Twisted Metal Review
Parent Talk: Twisted Metal is rated M for mature, for ages 17 and up, by the ESRB because of intense violence, strong language, blood and gore. The gameplay and cinematics also aren’t kid-friendly, so leave them out of this.
Plays Like: The previous Twisted Metal games and other vehicular combat games.
In 1995, Sony’s PlayStation was fresh on the scene and young designer David Jaffe had a vision for a vehicular combat game that became one of the platform’s early successes. Fast-forward to today and David’s back with a new team, bringing the PS3 a genre everyone thought was long dead. How did this resurrection turn out?

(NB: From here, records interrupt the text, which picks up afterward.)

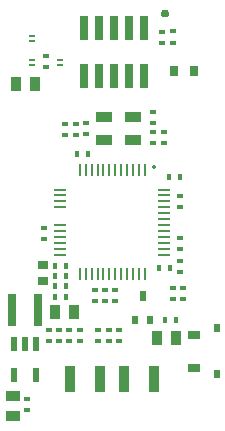
<source format=gtp>
G75*
%MOIN*%
%OFA0B0*%
%FSLAX25Y25*%
%IPPOS*%
%LPD*%
%AMOC8*
5,1,8,0,0,1.08239X$1,22.5*
%
%ADD10R,0.01063X0.03937*%
%ADD11R,0.03937X0.01063*%
%ADD12R,0.01181X0.00500*%
%ADD13R,0.00500X0.01181*%
%ADD14R,0.01772X0.02165*%
%ADD15R,0.01772X0.02362*%
%ADD16R,0.02165X0.01772*%
%ADD17R,0.02362X0.01772*%
%ADD18R,0.05315X0.03740*%
%ADD19R,0.02756X0.08268*%
%ADD20R,0.03346X0.04921*%
%ADD21R,0.03346X0.05118*%
%ADD22R,0.01969X0.00787*%
%ADD23R,0.02362X0.03150*%
%ADD24R,0.02362X0.03543*%
%ADD25R,0.03740X0.09055*%
%ADD26R,0.04331X0.03150*%
%ADD27R,0.01969X0.03150*%
%ADD28R,0.02165X0.04724*%
%ADD29R,0.05118X0.03346*%
%ADD30R,0.03150X0.10630*%
%ADD31R,0.03346X0.02756*%
%ADD32R,0.03000X0.03500*%
%ADD33R,0.03150X0.01575*%
D10*
X0029523Y0115596D03*
X0031492Y0115596D03*
X0033460Y0115596D03*
X0035429Y0115596D03*
X0037397Y0115596D03*
X0039366Y0115596D03*
X0041334Y0115596D03*
X0043303Y0115596D03*
X0045271Y0115596D03*
X0047240Y0115596D03*
X0049208Y0115596D03*
X0051177Y0115596D03*
X0051177Y0150242D03*
X0049208Y0150242D03*
X0047240Y0150242D03*
X0045271Y0150242D03*
X0043303Y0150242D03*
X0041334Y0150242D03*
X0039366Y0150242D03*
X0037397Y0150242D03*
X0035429Y0150242D03*
X0033460Y0150242D03*
X0031492Y0150242D03*
X0029523Y0150242D03*
D11*
X0023027Y0143746D03*
X0023027Y0141778D03*
X0023027Y0139809D03*
X0023027Y0137841D03*
X0023027Y0131935D03*
X0023027Y0129967D03*
X0023027Y0127998D03*
X0023027Y0126030D03*
X0023027Y0124061D03*
X0023027Y0122093D03*
X0057673Y0122093D03*
X0057673Y0124061D03*
X0057673Y0126030D03*
X0057673Y0127998D03*
X0057673Y0129967D03*
X0057673Y0131935D03*
X0057673Y0133904D03*
X0057673Y0135872D03*
X0057673Y0137841D03*
X0057673Y0139809D03*
X0057673Y0141778D03*
X0057673Y0143746D03*
D12*
X0054278Y0151400D03*
D13*
X0054264Y0151393D03*
D14*
X0024996Y0118370D03*
X0021295Y0118370D03*
D15*
X0021100Y0114913D03*
X0021067Y0111435D03*
X0021200Y0108013D03*
X0024768Y0111435D03*
X0024800Y0114913D03*
X0024900Y0108013D03*
X0028442Y0155619D03*
X0032143Y0155619D03*
X0055875Y0117443D03*
X0059576Y0117443D03*
X0058000Y0100213D03*
X0061700Y0100213D03*
X0062844Y0147786D03*
X0059143Y0147786D03*
D16*
X0062857Y0141733D03*
X0062857Y0138032D03*
X0062952Y0127646D03*
X0062952Y0123945D03*
X0063020Y0119915D03*
X0063020Y0116214D03*
X0063941Y0111012D03*
X0063941Y0107311D03*
X0060496Y0107300D03*
X0060496Y0111000D03*
X0042489Y0096995D03*
X0042489Y0093294D03*
X0039071Y0093349D03*
X0039071Y0097050D03*
X0035548Y0096997D03*
X0035548Y0093296D03*
X0034422Y0106526D03*
X0034422Y0110226D03*
X0037952Y0110226D03*
X0037952Y0106526D03*
X0041333Y0106526D03*
X0041333Y0110226D03*
X0025950Y0096863D03*
X0025950Y0093163D03*
X0022650Y0093263D03*
X0022650Y0096963D03*
X0019350Y0096963D03*
X0019350Y0093263D03*
X0024681Y0162020D03*
X0024681Y0165721D03*
X0018177Y0184642D03*
X0018177Y0188343D03*
X0053732Y0163021D03*
X0053732Y0159320D03*
D17*
X0053732Y0165994D03*
X0053732Y0169695D03*
X0057693Y0163021D03*
X0057693Y0159320D03*
X0057026Y0192719D03*
X0057026Y0196419D03*
X0060488Y0196444D03*
X0060488Y0192744D03*
X0031673Y0165818D03*
X0031673Y0162117D03*
X0028228Y0162020D03*
X0028228Y0165721D03*
X0017442Y0130803D03*
X0017442Y0127102D03*
X0029650Y0096863D03*
X0029650Y0093163D03*
X0011850Y0073963D03*
X0011850Y0070263D03*
D18*
X0037448Y0160104D03*
X0037448Y0167978D03*
X0047291Y0167978D03*
X0047291Y0160104D03*
D19*
X0045850Y0181711D03*
X0050850Y0181711D03*
X0050850Y0197459D03*
X0045850Y0197459D03*
X0040850Y0197459D03*
X0035850Y0197459D03*
X0030850Y0197459D03*
X0030850Y0181711D03*
X0035850Y0181711D03*
X0040850Y0181711D03*
D20*
X0014400Y0178913D03*
X0008100Y0178913D03*
X0055337Y0094144D03*
X0061636Y0094144D03*
D21*
X0027680Y0102930D03*
X0021184Y0102930D03*
D22*
X0022982Y0185235D03*
X0022982Y0186889D03*
X0013678Y0193422D03*
X0013678Y0195075D03*
X0013626Y0186846D03*
X0013626Y0185193D03*
X0058050Y0201586D03*
X0058050Y0203240D03*
D23*
X0053041Y0100306D03*
X0047922Y0100306D03*
D24*
X0050481Y0108180D03*
D25*
X0054291Y0080510D03*
X0044252Y0080510D03*
X0036378Y0080510D03*
X0026338Y0080510D03*
D26*
X0067626Y0084380D03*
X0067626Y0095246D03*
D27*
X0075303Y0097490D03*
X0075303Y0082136D03*
D28*
X0014890Y0082095D03*
X0014890Y0092331D03*
X0011150Y0092331D03*
X0007410Y0092331D03*
X0007410Y0082095D03*
D29*
X0007250Y0068367D03*
X0007250Y0074863D03*
D30*
X0007019Y0103713D03*
X0015681Y0103713D03*
D31*
X0017350Y0113354D03*
X0017350Y0118472D03*
D32*
X0060904Y0183413D03*
X0067596Y0183413D03*
D33*
X0058050Y0202413D03*
M02*

</source>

It’s ‘95 again! TM reminds us why the 90s were awesome. I rented everyTwisted Metal game back then. The series got stale after a while, but it’s always fun to destroy cars with ridiculous guns. Nothing much has changed and that’s good, very good.
+ Multiplayer. Hardcore fans will want this to head online immediately to prove themselves. This is especially thanks to leaderboard support. It runs smooth, and will be what keeps you coming back.
+ Split-screen! If you have actual friends, enjoy everything TM offers at home. This is awesome because most franchises now ditch split-screen, and the campaign can co-op’ed, I don’t care for single-player shooters (Jaffe refers to this genre as a “shooter”), and I never expected a Twistd Metal game to be playable with a friend. Granted, my PSX (PS1 for your uninitiated) memories are not that good, so this could have been the case. I also never played Black, but whatever, Twisted Metal supports co-op and it’s a blast. Add a few beers and pizza, and your weekend is planned.
+ Twisted Metal Black. The game comes with a download code for it, which is perfect for noobs like me who never played it.
+ Solid campaign. You’re consistently given new challenges to keep things fresh. There’s mission variety, with most revolving around deathmatch objectives. There’s the occasional race as well, and chapter-end bosses. It’s all-around excellent.
+ The controls. They’re complicated at first, but the action heats up when you finally grasp them.
+ Presentation. The live-action cutscenes look fantastic and story keeps you hooked… to an extent.
+/- The plot. The Sweet Tooth portions are sick and make you want to keep seeing what’s next. However, I watched everything again while sober and noticed it wasn’t all as well-made as I thought. It’s debatable, but I think the story is lacking, especially for Grimm and Lady Doll. The conclusion to the third chapter leaves much to be desired. This isn’t terrible, as I think a story for a game like this is pure bonus, but I’m sad it went downhill after a promising start.
- For multiplayer. If you don’t like online competition, TM won’t keep your attention. The campaign lasts around four to five hours, give or take a few. There’s only three chapters, and not much incentive to return after you’ve seen every cut-scene.
Twisted Metal is awesome for online and splitscreen multiplayer; you can toy for hours on end and have fun. If that isn’t your shtick, you might want to pass or go for a rental. Be warned while renting that playing online requires a paid pass. For everyone else, Twisted Metal is a great tribute to the 90s. It’s a blast to play with a friend, just don’t expect a long ride.